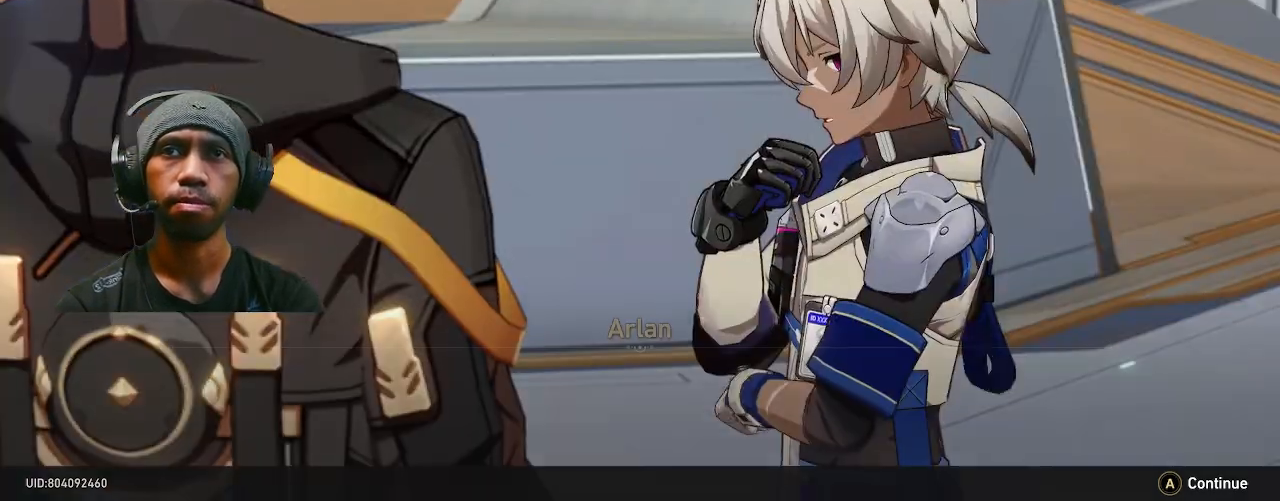
{"buttons": ["R2"], "left_stick": "center", "right_stick": "center", "events": []}
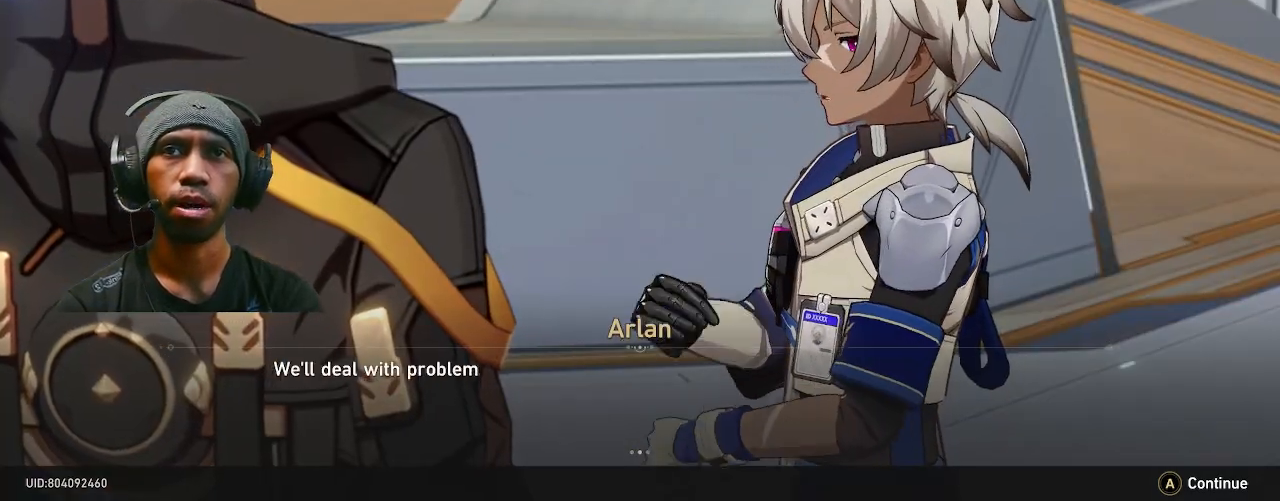
{"buttons": ["R2"], "left_stick": "center", "right_stick": "center", "events": []}
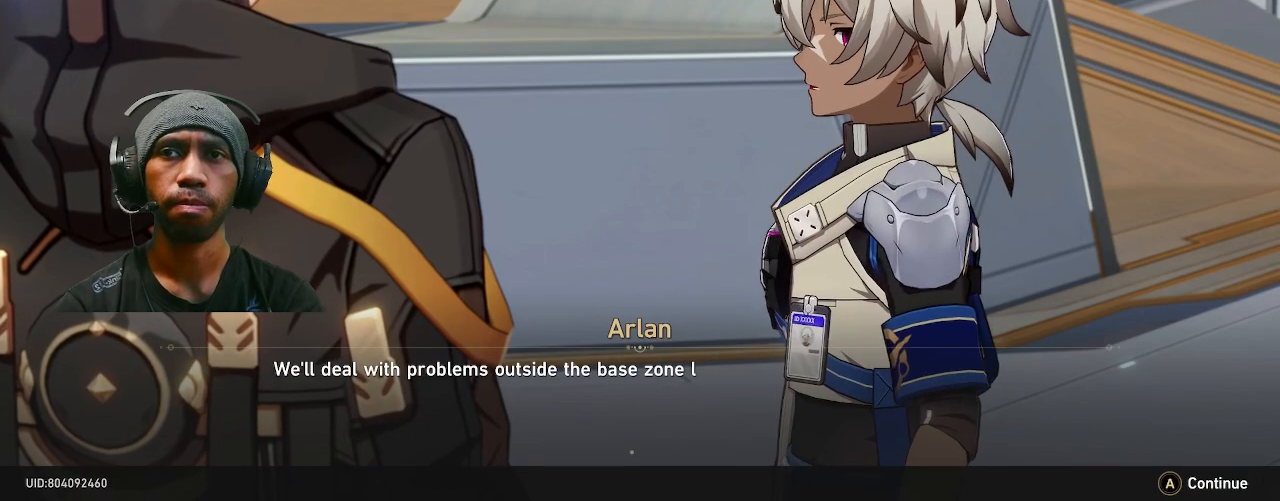
{"buttons": ["R2"], "left_stick": "center", "right_stick": "center", "events": []}
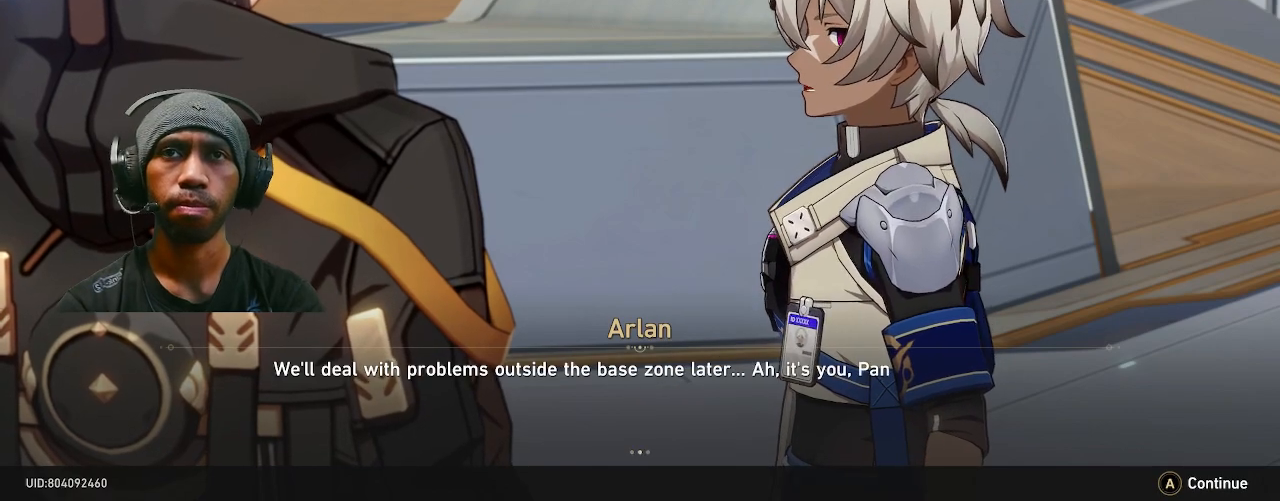
{"buttons": ["R2"], "left_stick": "center", "right_stick": "center", "events": []}
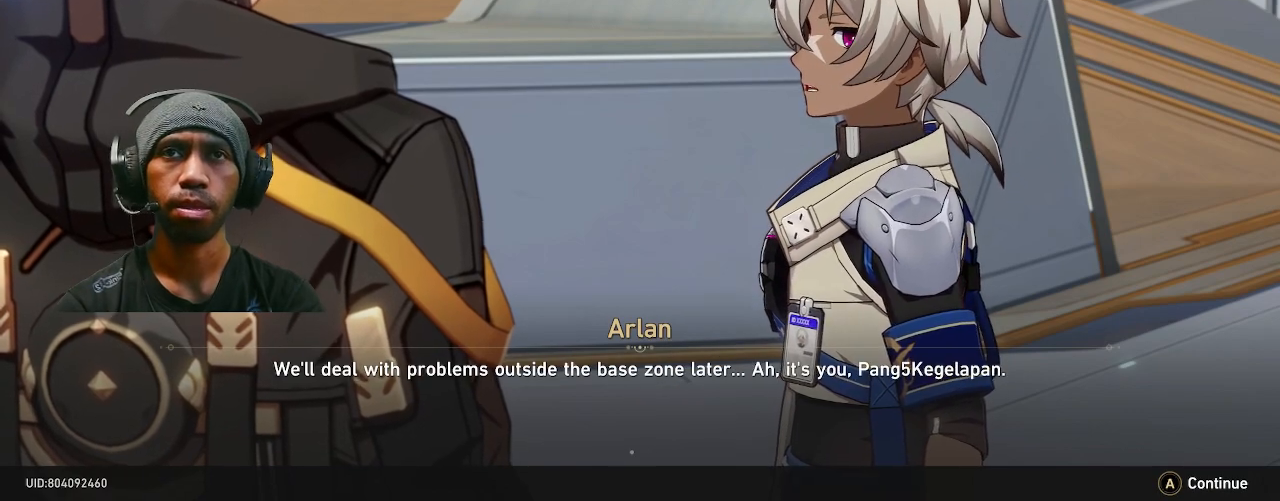
{"buttons": ["R2"], "left_stick": "center", "right_stick": "center", "events": []}
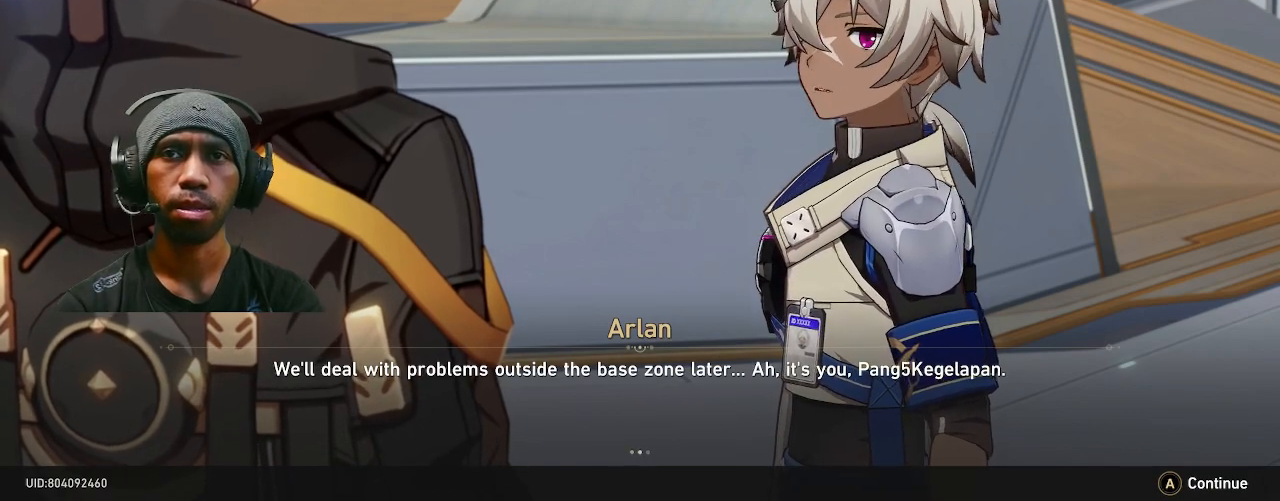
{"buttons": ["R2"], "left_stick": "center", "right_stick": "center", "events": []}
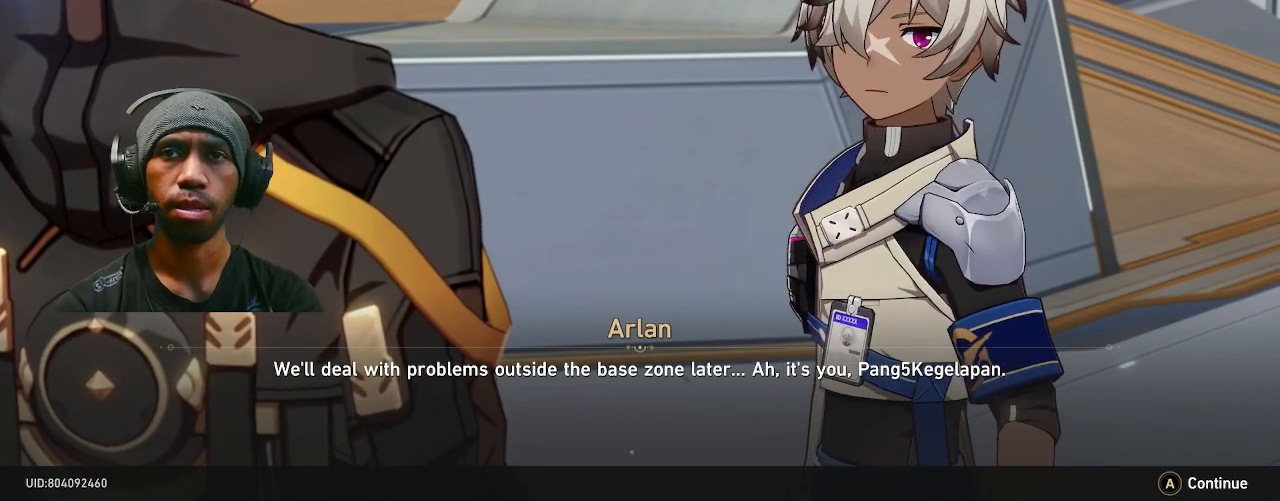
{"buttons": ["R2"], "left_stick": "center", "right_stick": "center", "events": []}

•••

**Your task**
Transcribe every line of the records exactly. Pictures do not belong in the copy.

**Your response**
{"buttons": ["R2"], "left_stick": "center", "right_stick": "center", "events": []}
{"buttons": ["R2"], "left_stick": "center", "right_stick": "center", "events": []}
{"buttons": ["R2"], "left_stick": "center", "right_stick": "center", "events": []}
{"buttons": ["R2"], "left_stick": "center", "right_stick": "center", "events": []}
{"buttons": ["R2"], "left_stick": "center", "right_stick": "center", "events": []}
{"buttons": ["R2"], "left_stick": "center", "right_stick": "center", "events": []}
{"buttons": ["R2"], "left_stick": "center", "right_stick": "center", "events": []}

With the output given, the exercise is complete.